>> Begin Extracted data
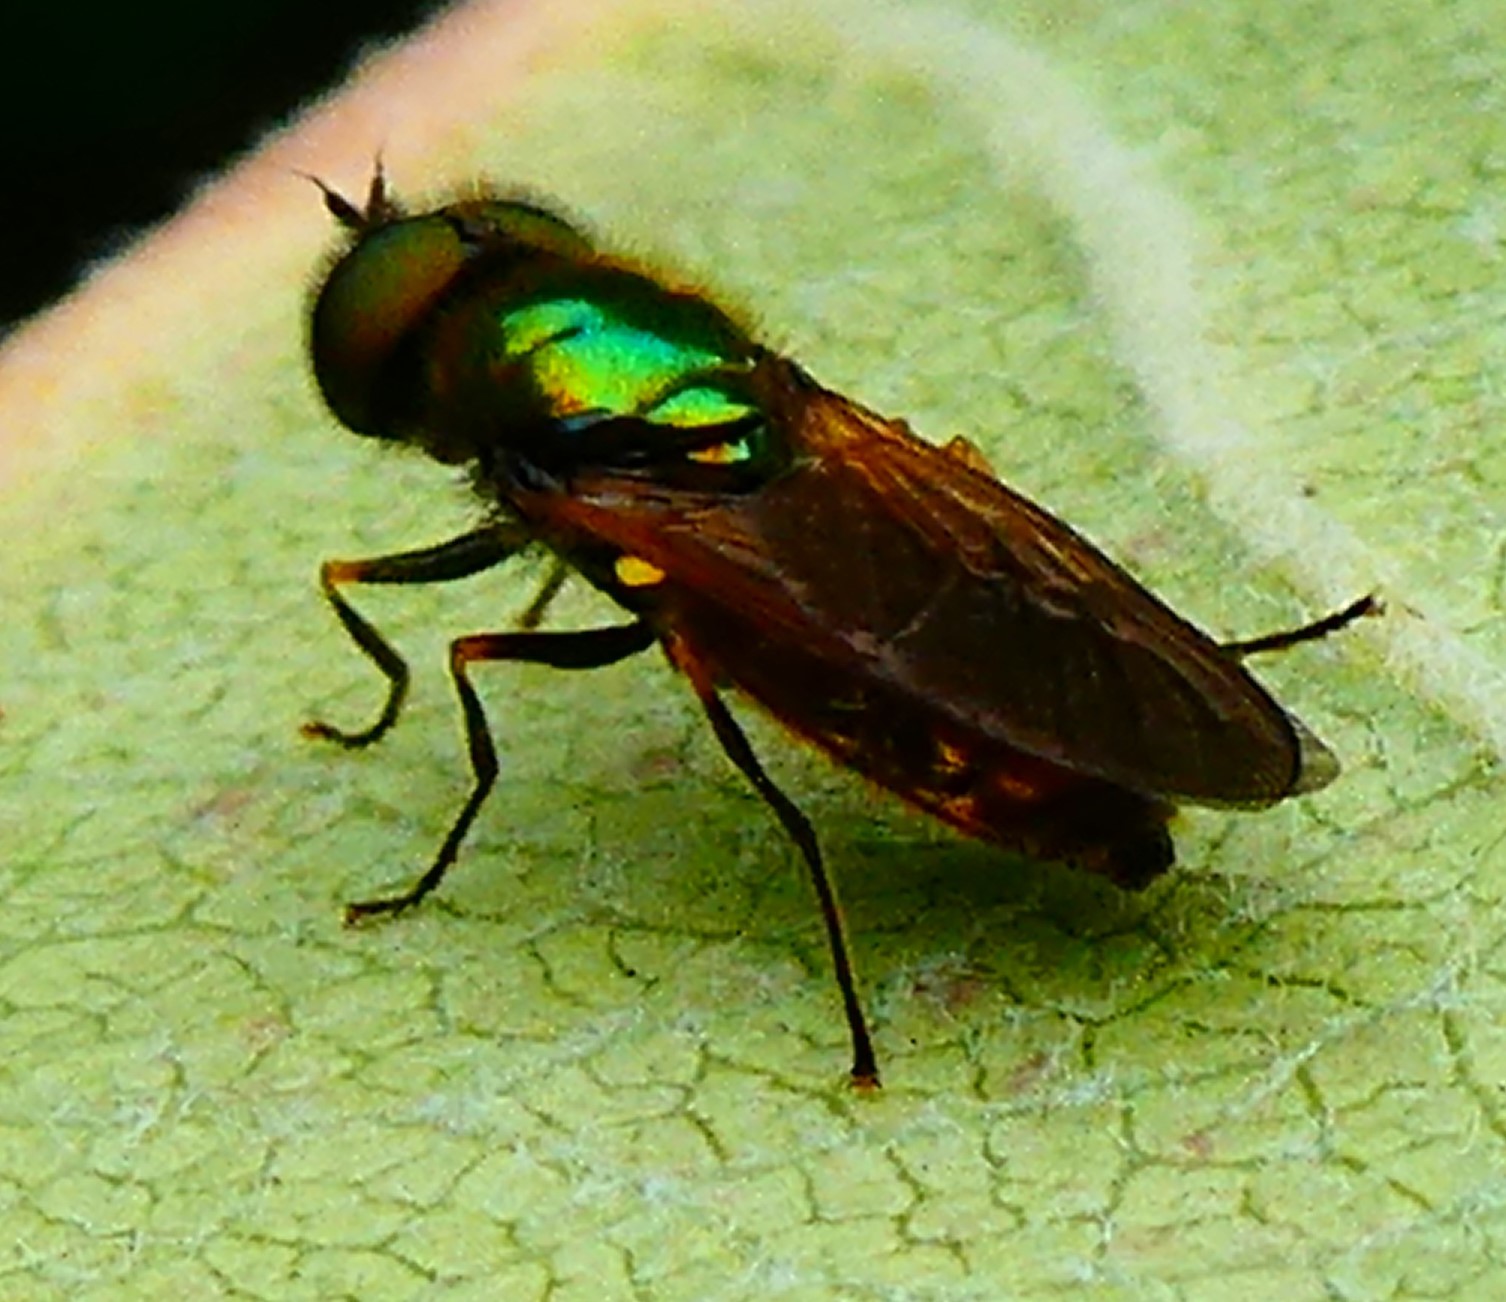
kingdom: Animalia
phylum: Arthropoda
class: Insecta
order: Diptera
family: Stratiomyidae
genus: Chloromyia
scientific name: Chloromyia formosa
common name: Soldier fly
>> End Extracted data
* [What is being asked]:
Could you copy out every line of the listing above word for word, without the picture?

* [Task result]:
kingdom: Animalia
phylum: Arthropoda
class: Insecta
order: Diptera
family: Stratiomyidae
genus: Chloromyia
scientific name: Chloromyia formosa
common name: Soldier fly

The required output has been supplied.